### ABOUT THIS EXERCISE
Would you return the listing that follows exactly, leaving its pictures behind?

─── DATA PROVIDED

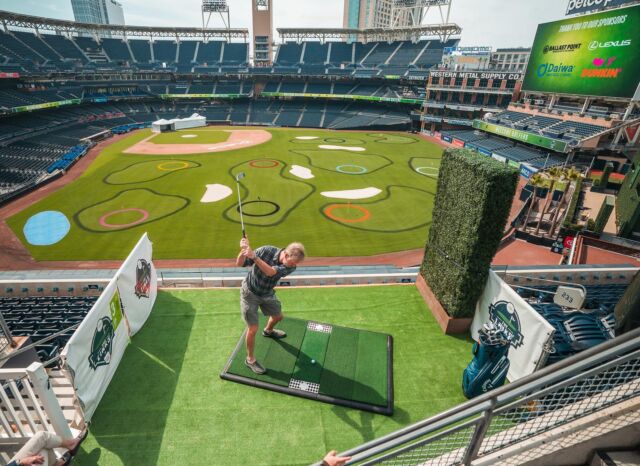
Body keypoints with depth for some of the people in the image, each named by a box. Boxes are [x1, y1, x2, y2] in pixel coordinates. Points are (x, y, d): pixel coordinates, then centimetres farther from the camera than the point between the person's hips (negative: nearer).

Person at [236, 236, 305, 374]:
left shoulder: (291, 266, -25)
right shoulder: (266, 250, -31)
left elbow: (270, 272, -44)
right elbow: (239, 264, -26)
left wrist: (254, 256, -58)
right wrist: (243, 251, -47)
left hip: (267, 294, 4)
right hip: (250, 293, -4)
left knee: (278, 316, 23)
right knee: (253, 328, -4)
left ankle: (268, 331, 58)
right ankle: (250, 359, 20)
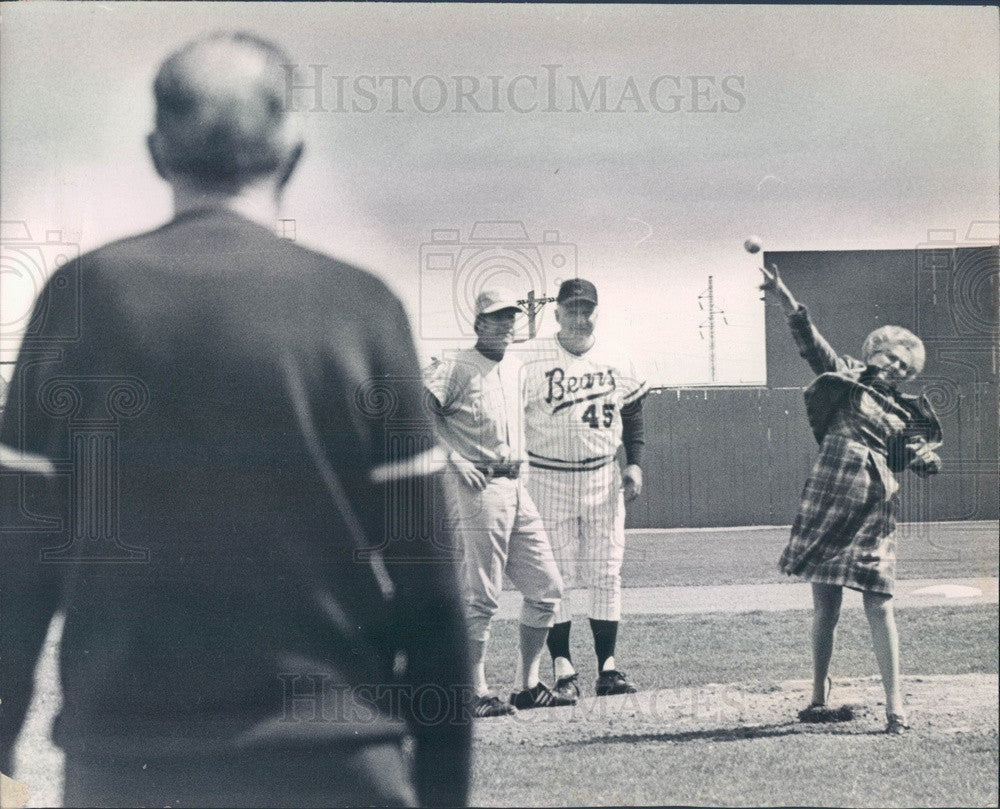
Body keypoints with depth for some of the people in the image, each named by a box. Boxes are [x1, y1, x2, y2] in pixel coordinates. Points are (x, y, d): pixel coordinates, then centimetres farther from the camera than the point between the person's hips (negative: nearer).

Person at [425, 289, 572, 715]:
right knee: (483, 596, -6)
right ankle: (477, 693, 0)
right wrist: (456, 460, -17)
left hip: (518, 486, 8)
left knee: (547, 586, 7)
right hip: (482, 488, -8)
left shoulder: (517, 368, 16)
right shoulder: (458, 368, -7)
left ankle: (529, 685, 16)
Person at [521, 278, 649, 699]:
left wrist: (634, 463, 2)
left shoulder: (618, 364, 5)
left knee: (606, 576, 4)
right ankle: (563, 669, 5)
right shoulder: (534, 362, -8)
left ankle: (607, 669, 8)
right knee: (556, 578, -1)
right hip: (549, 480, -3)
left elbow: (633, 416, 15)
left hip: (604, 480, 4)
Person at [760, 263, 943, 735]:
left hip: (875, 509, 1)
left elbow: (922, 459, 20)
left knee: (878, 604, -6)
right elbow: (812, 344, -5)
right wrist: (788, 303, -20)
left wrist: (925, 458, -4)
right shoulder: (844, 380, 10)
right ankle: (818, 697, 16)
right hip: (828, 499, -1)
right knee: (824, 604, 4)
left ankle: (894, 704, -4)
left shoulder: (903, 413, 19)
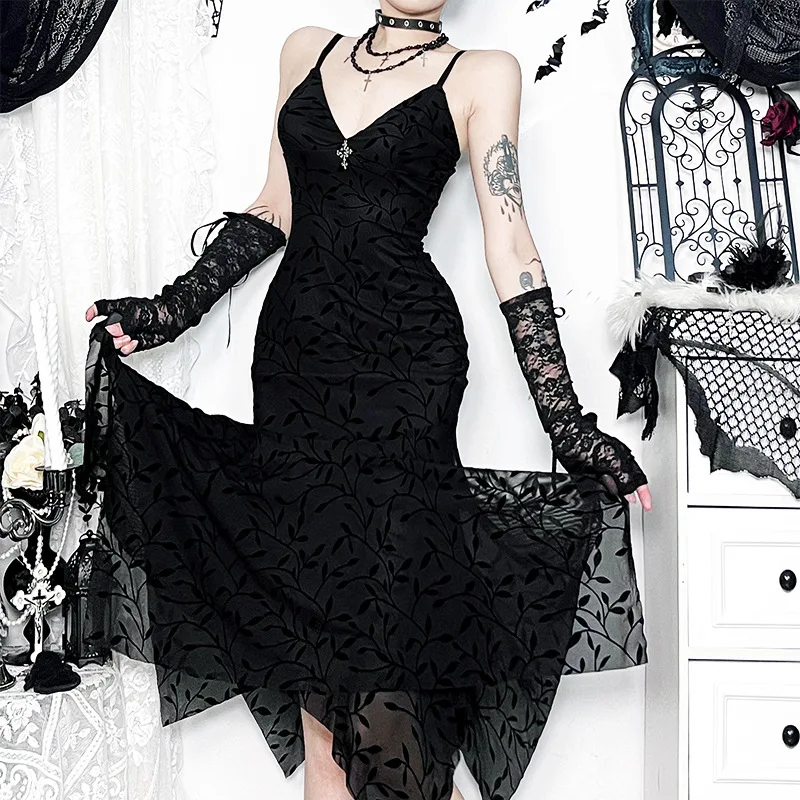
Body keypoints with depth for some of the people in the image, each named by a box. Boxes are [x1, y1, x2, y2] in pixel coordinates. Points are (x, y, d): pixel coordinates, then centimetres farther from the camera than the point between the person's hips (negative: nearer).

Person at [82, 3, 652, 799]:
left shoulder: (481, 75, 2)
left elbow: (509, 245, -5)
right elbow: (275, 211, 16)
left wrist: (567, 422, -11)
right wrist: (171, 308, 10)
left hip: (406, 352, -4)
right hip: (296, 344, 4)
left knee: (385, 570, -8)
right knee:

──────

### RESULT OF THE EXERCISE
Body keypoints with depth for some of the people in the image, each named by a box. Boxes are [x1, y1, x2, y2] in pixel coordinates. Points are (x, y, d): pixel coordinates, then centimetres farther from the camera than the point between the person's hips (negative: nearer).

Person at [236, 236, 305, 374]:
left shoulder: (291, 266, -25)
right shoulder: (266, 250, -31)
left elbow: (270, 272, -44)
right elbow: (239, 264, -26)
left wrist: (254, 256, -58)
right wrist: (243, 251, -47)
left hip: (267, 294, 4)
right hip: (250, 293, -4)
left knee: (278, 316, 23)
right knee: (253, 328, -4)
left ankle: (268, 331, 58)
right ankle: (250, 359, 20)
Body keypoints with depth for some of the people in the image, each named by a box. Boxes are [x1, y1, x2, y2] in pixel coordinates. Points are (x, y, d): pixel coordinates, then centimetres farther from the camera than the point between the person's hips (negative: nearer).

Person at [425, 289, 572, 715]:
right knee: (483, 596, -6)
right ankle: (477, 693, 0)
right wrist: (456, 460, -17)
left hip: (518, 486, 8)
left knee: (547, 586, 7)
right hip: (482, 488, -8)
left shoulder: (517, 368, 16)
right shoulder: (458, 368, -7)
left ankle: (529, 685, 16)
Person at [521, 278, 649, 699]:
left wrist: (634, 463, 2)
left shoulder: (618, 364, 5)
left knee: (606, 576, 4)
right ankle: (563, 669, 5)
right shoulder: (534, 362, -8)
left ankle: (607, 669, 8)
right knee: (556, 578, -1)
right hip: (549, 480, -3)
left elbow: (633, 416, 15)
left hip: (604, 480, 4)
Person at [760, 263, 943, 735]:
left hip: (875, 509, 1)
left elbow: (922, 459, 20)
left knee: (878, 604, -6)
right elbow: (812, 344, -5)
right wrist: (788, 303, -20)
left wrist: (925, 458, -4)
right shoulder: (844, 380, 10)
right ankle: (818, 697, 16)
right hip: (828, 499, -1)
right knee: (824, 604, 4)
left ankle: (894, 704, -4)
left shoulder: (903, 413, 19)
Body keypoints with depth for some of the people in the image, each named by a box. Boxes are [x1, y1, x2, y2] in pixel coordinates. Points are (x, y, d): pixel coordinates, then centimetres farther from the camera than the point between the person's hips (negative: nearer).

Person at [82, 3, 652, 799]:
left shoulder: (481, 75, 2)
left elbow: (509, 245, -5)
right elbow: (275, 211, 16)
left wrist: (567, 422, -11)
right wrist: (171, 308, 10)
left hip: (406, 352, -4)
right hip: (296, 344, 4)
left knee: (385, 570, -8)
right knee:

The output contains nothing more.